Débattre pour savoir ce qu'est une mort digne
Les audiences de la commission sur la question de mourir dans la dignité se terminent bientôt. Métro en a rencontré la vice-présidente, la députée Véronique Hivon.
Quelles que soient les conclusions du rapport que la Commission spéciale sur la question de mourir dans la dignité déposera d’ici l’été, elles déplairont à une partie de la population. La députée de Joliette, Véronique Hivon, qui est vice-présidente de la commission, en est consciente. «On ne peut pas plaire à tout le monde. C’est ça la vie démocratique. Il y a des gens qui fondent énormément d’espoir en nous pour qu’il y ait du changement, mais il y a aussi des gens qui ont très peur de ce changement», a affirmé jeudi la députée péquiste tandis que la commission tenait ses dernières audiences à Montréal.

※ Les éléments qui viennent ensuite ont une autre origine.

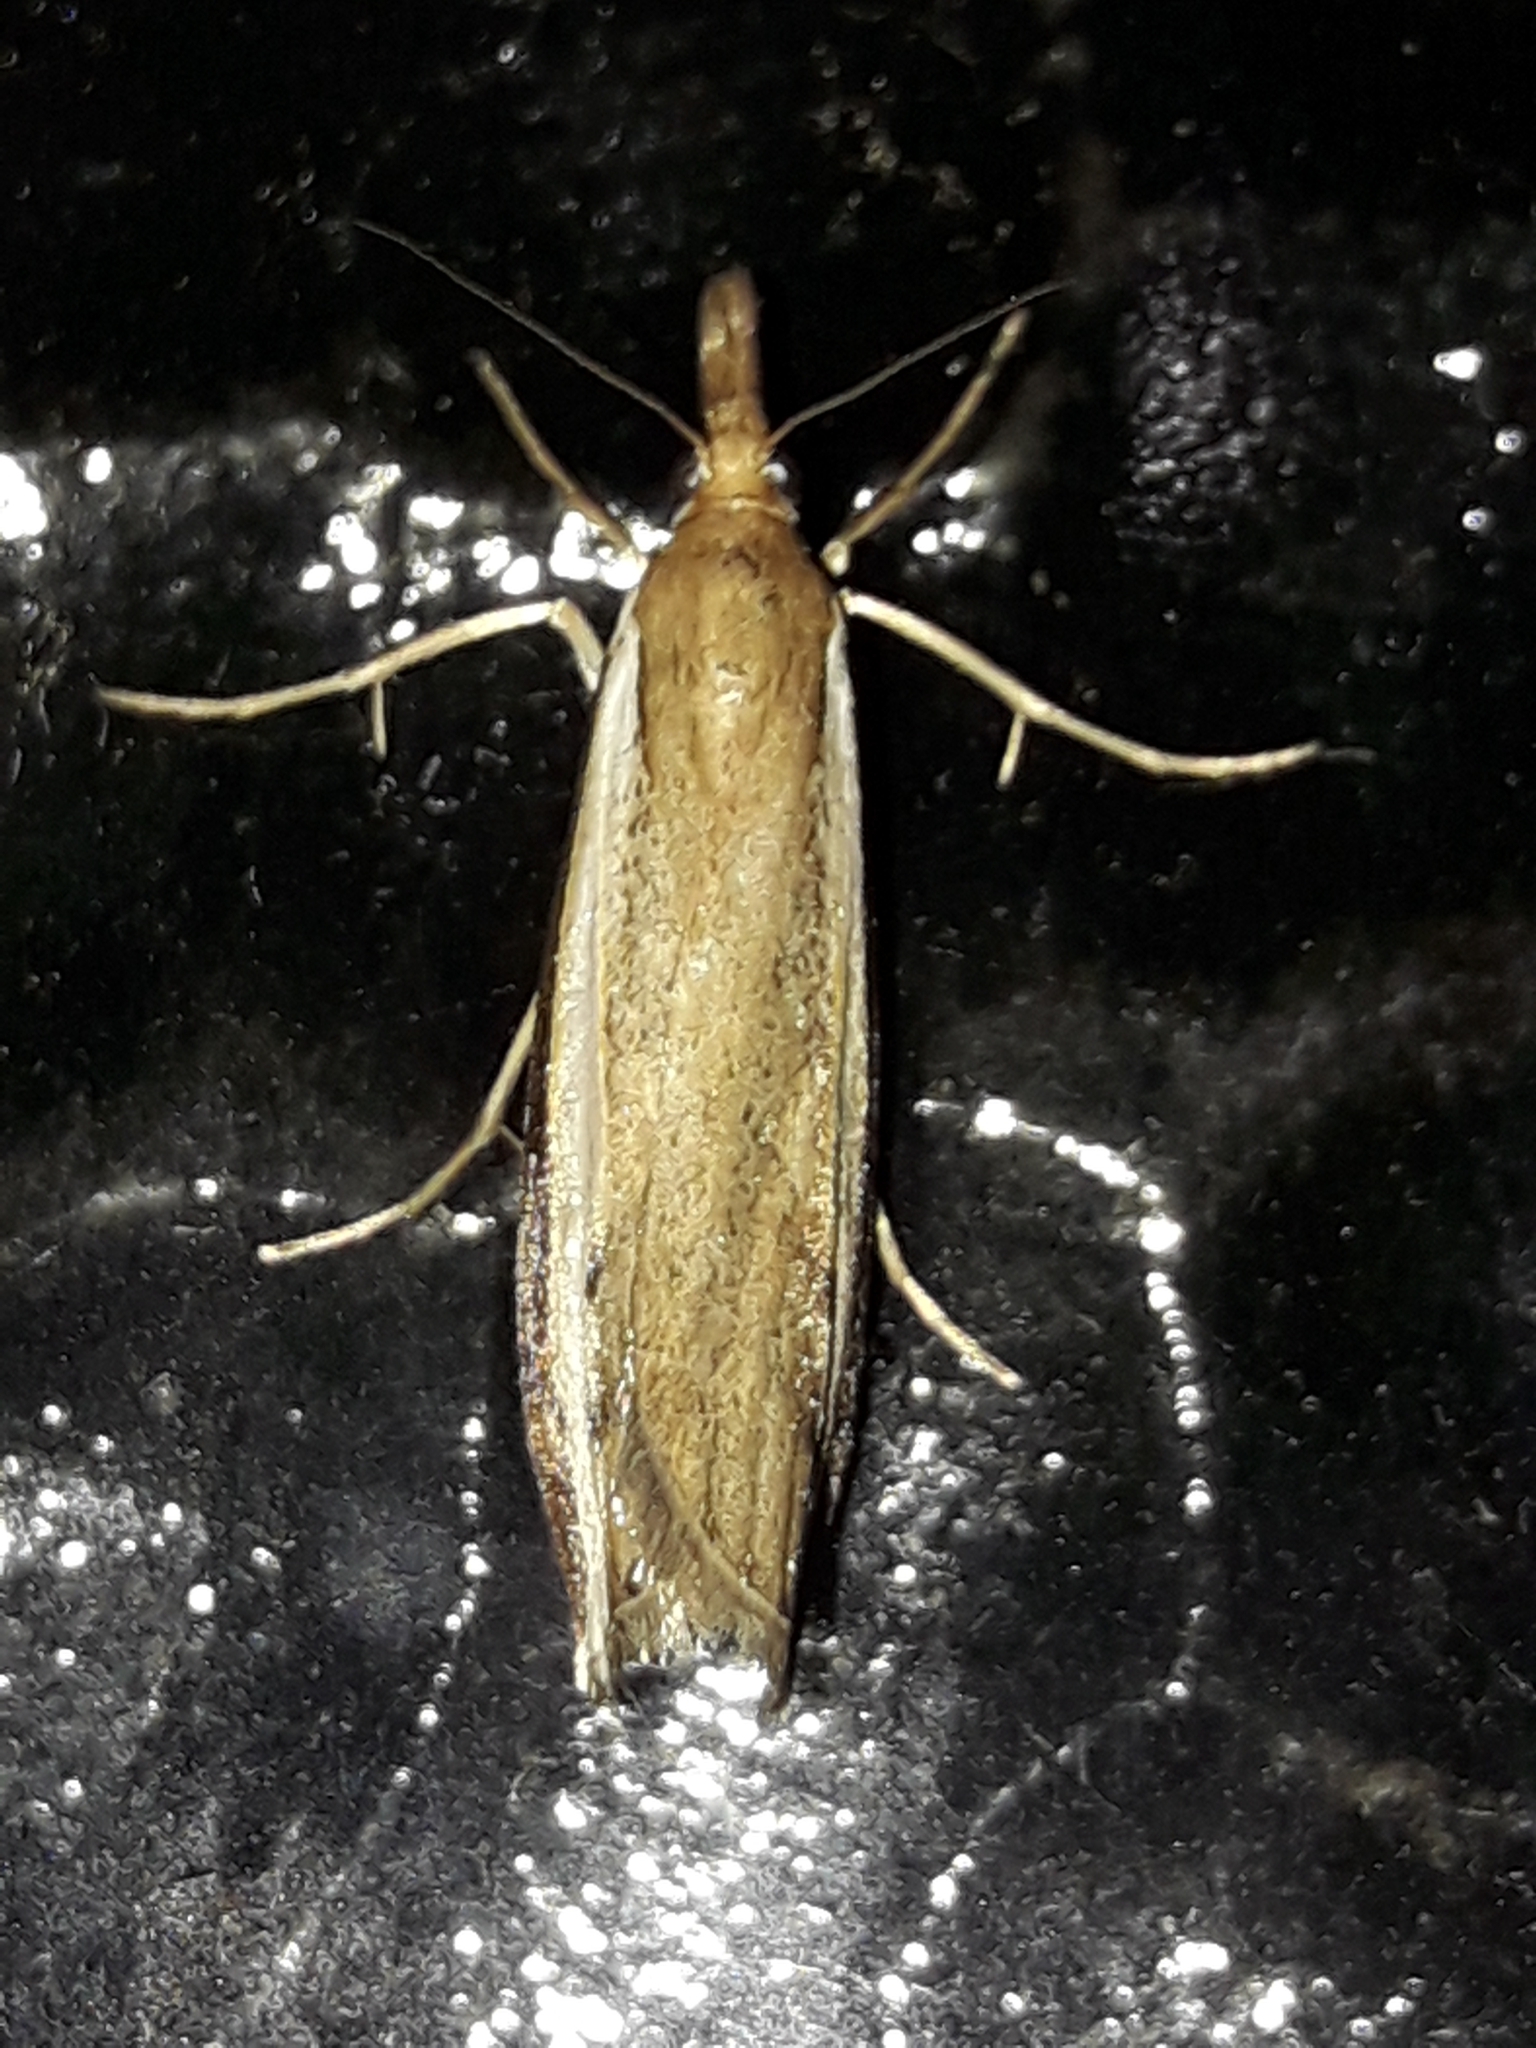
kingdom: Animalia
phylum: Arthropoda
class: Insecta
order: Lepidoptera
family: Crambidae
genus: Orocrambus
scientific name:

Depuis près d’un an, la Commission sur la question de mourir dans la dignité recueille les avis sur l’euthanasie et le suicide assisté, mais aussi sur les soins offerts en fin de vie. À la fin de ses travaux, la commission devra se prononcer sur le droit de mourir, sans perdre de vue le droit à la vie avec toutes les nuances que cela comporte.
Véronique Hivon n’a pas voulu élaborer sur la direction qu’empruntera le rapport de la commission, puisque les audiences publiques ne sont pas terminées – elles prennent fin le 24 février – et que les discussions formelles ne sont pas commencées. «Je suis d’avis qu’il faut prendre des risques», a ajouté Mme Hivon, sans toutefois donner son avis sur l’enjeu de l’euthanasie et le suicide assisté. S’il n’en tenait qu’à elle, le rapport de la commission serait «clair et percutant».
«Même si c’est un sujet très émotif, très sensible et même tabou, les Québécois ont la maturité pour en débattre sereinement et respectueusement, a constaté la députée du Parti québécois. Les gens ont pris l’exercice au sérieux.» Mme Hivon est convaincue que le rapport de la commission n’atterrira pas sur une tablette. D’une part, l’Assemblée nationale a donné unanimement le feu vert à cette consultation populaire et, d’autre part, la participation tant des experts que des citoyens a dépassé les attentes.
À ce jour, plus de 300 mémoires ont été acheminés à la commission, et plus de 6 600 questionnaires ont été remplis en ligne. «Ça va être difficile pour le gouvernement de mettre ce débat de côté», estime la députée de Joliette.
Absence de définition
Les députés siégeant à la commission spéciale n’ont pas défini ce que signifie «mourir dans la dignité». «On voulait entendre ce que les citoyens estiment être la dignité et s’il y avait des circonstances où ils perdaient leur dignité», a expliqué la députée Véronique Hivon. Selon les témoignages que Mme Hivon a entendus jusqu’à présent, certains croient que la dignité est liée intrinsèquement à l’être humain, d’autres pensent qu’elle est liée à leur autonomie et à la perception de leur souffrance.